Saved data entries

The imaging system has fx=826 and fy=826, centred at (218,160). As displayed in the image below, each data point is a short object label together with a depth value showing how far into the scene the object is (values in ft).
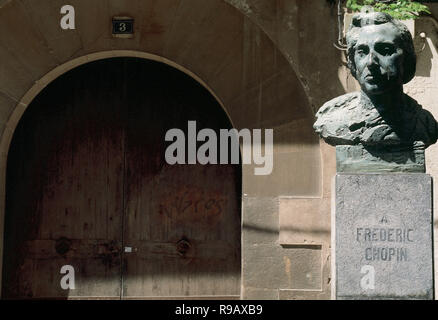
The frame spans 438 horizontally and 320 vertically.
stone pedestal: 21.99
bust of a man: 22.02
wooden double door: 30.89
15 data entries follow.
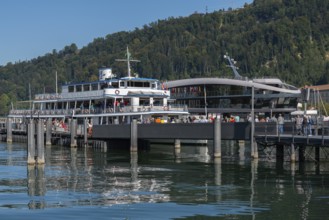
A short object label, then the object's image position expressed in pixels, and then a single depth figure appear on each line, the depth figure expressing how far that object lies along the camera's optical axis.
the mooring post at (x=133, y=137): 56.25
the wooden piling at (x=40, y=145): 43.80
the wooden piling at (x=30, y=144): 42.97
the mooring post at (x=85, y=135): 63.91
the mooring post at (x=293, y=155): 44.72
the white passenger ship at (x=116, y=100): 65.81
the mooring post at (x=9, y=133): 78.62
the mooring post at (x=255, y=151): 47.12
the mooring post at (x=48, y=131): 68.96
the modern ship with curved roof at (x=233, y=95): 107.88
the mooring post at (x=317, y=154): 46.34
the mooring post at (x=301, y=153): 45.88
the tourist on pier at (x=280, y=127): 44.93
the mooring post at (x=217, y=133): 47.59
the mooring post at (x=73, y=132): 65.00
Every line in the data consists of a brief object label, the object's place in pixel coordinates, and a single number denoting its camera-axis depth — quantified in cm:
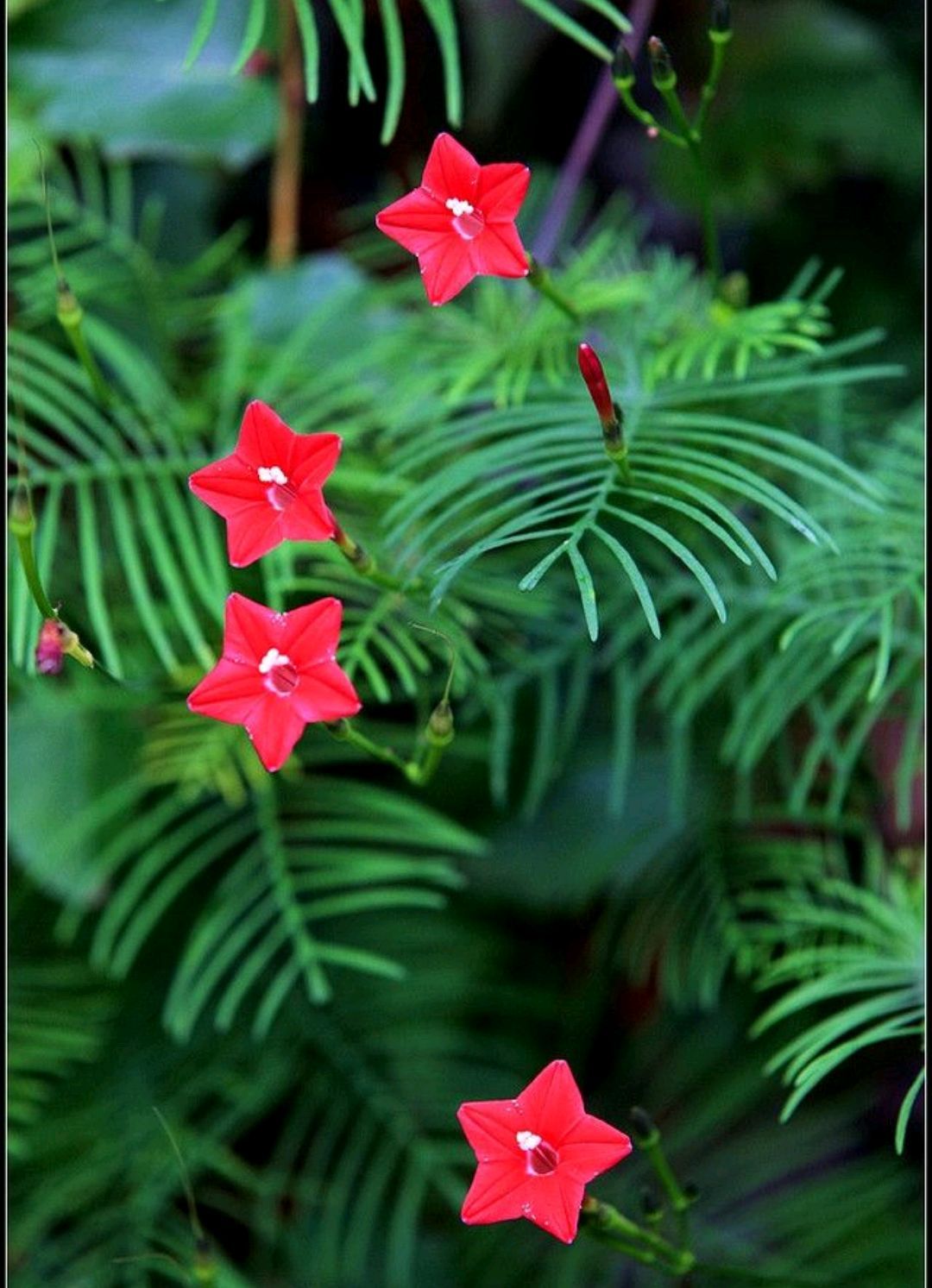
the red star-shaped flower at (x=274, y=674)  61
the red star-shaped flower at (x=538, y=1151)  61
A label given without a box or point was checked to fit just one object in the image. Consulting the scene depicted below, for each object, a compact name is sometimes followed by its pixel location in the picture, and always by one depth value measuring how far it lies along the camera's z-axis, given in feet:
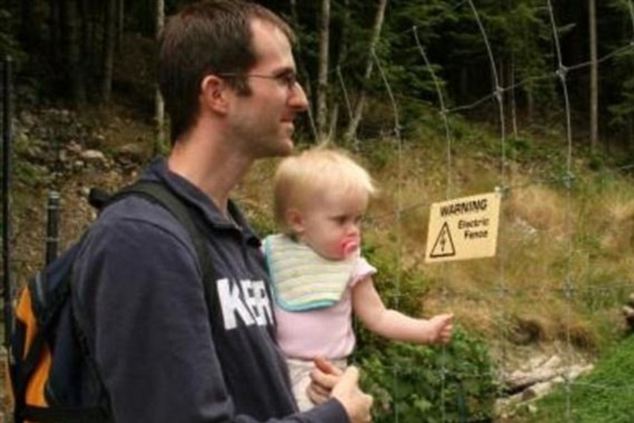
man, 4.43
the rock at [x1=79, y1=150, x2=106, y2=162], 44.41
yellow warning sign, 10.43
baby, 7.27
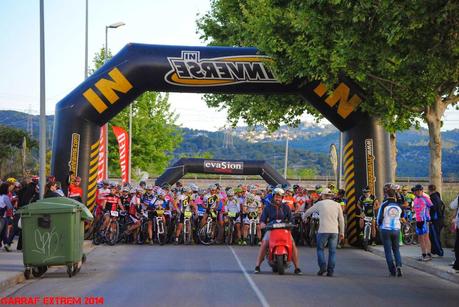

EXERCISE
Your task is to transcribe all of the records precisely, with no images included.

SOLUTION TO THE EXERCISE
The imaging system has fx=826 and fy=826, centred at (218,160). As displayed in the image below, each data point is a short object label together with a depth value showing how far into the scene the object is (values in ft).
The frame spans 438 horizontally and 320 vertically.
stone pedestal: 21.99
bust of a man: 22.02
wooden double door: 30.89
15 data entries follow.
A short object label, then the object's image position expressed in pixels, and then a single depth figure appear on each line, the depth figure expressing how far that object lies along the camera's optical axis.
the mooring post at (x=133, y=137): 56.25
the wooden piling at (x=40, y=145): 43.80
the wooden piling at (x=30, y=144): 42.97
the mooring post at (x=85, y=135): 63.91
the mooring post at (x=293, y=155): 44.72
the white passenger ship at (x=116, y=100): 65.81
the mooring post at (x=9, y=133): 78.62
the mooring post at (x=255, y=151): 47.12
the mooring post at (x=48, y=131): 68.96
the modern ship with curved roof at (x=233, y=95): 107.88
the mooring post at (x=317, y=154): 46.34
the mooring post at (x=301, y=153): 45.88
the tourist on pier at (x=280, y=127): 44.93
the mooring post at (x=217, y=133): 47.59
the mooring post at (x=73, y=132): 65.00
Every line in the data consists of a brief object label, the object's place in pixel coordinates, and a single number denoting its camera-axis depth — quantified in cm:
the red star-shaped flower at (x=274, y=674)  61
the red star-shaped flower at (x=538, y=1151)  61
A label given without a box or point was checked to fit just one object in the image. Consulting the scene depicted below, for each object, a compact name is sometimes followed by its pixel location in the picture, and always by one depth value measuring how far it lies along the camera's z-axis, given in feet:
man, 4.43
the rock at [x1=79, y1=150, x2=106, y2=162], 44.41
yellow warning sign, 10.43
baby, 7.27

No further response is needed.